Philipp Lenhard: „Café Marx“

Im Sommer ging zwischen dem Krieg durch Russland in der Ukraine und der drohenden Wiederwahl von Donald Trump in den USA etwas unter, dass sich die Einweihung des Instituts für Sozialforschung in Frankfurt am Main zum hundertsten Mal jährt. Passgenau zum Jubiläum hat Philipp Lenhard die Geschichte der Forschungs- und Lehranstalt unter dem Spitznamen „Café Marx“ – der Spitzname wurde wegen der ideologischen Ausrichtung von Freund und Feind genutzt – veröffentlicht.
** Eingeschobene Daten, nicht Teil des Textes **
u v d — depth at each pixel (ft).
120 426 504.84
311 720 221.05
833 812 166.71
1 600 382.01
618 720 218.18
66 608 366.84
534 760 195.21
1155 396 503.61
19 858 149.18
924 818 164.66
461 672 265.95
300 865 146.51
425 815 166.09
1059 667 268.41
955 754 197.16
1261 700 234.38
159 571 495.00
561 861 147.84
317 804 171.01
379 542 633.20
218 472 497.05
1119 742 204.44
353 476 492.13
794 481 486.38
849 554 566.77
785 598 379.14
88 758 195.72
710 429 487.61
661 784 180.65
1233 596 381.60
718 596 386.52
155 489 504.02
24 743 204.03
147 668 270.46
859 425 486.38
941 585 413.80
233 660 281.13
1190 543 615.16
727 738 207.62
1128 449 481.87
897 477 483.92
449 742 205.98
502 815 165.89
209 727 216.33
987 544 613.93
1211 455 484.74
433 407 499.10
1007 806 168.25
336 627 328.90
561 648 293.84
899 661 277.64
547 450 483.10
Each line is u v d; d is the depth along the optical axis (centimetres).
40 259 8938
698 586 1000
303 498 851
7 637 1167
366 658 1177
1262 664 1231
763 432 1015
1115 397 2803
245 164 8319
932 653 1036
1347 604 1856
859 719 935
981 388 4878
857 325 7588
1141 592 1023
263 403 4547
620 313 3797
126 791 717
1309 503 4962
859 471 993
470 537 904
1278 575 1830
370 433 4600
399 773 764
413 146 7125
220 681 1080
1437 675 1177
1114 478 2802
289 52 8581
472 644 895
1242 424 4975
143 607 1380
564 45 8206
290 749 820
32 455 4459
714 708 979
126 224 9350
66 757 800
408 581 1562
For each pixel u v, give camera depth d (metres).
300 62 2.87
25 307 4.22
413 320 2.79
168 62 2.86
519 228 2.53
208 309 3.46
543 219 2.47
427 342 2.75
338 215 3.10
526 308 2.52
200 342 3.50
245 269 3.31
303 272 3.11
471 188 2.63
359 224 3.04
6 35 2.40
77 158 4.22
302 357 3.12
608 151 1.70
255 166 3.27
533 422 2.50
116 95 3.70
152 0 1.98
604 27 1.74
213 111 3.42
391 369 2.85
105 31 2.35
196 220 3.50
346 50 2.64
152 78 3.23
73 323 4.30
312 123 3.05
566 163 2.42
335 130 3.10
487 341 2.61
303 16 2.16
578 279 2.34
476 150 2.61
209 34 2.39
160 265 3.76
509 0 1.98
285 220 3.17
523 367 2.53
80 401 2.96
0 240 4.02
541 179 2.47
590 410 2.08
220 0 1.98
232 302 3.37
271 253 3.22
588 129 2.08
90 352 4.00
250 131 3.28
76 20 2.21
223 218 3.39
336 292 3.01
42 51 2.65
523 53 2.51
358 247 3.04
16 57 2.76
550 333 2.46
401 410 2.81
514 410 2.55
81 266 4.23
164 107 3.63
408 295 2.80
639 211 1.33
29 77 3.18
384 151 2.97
Für Leserinnen und Leser, die sich über die Bedeutung des Instituts weit über die Grenzen Deutschlands hinweg im Unklaren sind, sei angemerkt, dass spätestens mit der Ausformulierung der sogenannten Kritischen Theorie durch Max Horkheimer und Theodor W. Adorno (den neben Herbert Marcuse bedeutendsten Wissenschaftlern im Institut für Sozialforschung) in „Dialektik der Aufklärung“ 1947 die Verabschiedung vom vormodernen Denken in Analogien und die Hinwendung zu analytischen Erklärungsmodellen für die Welt als beschlossene Sache gelten konnte.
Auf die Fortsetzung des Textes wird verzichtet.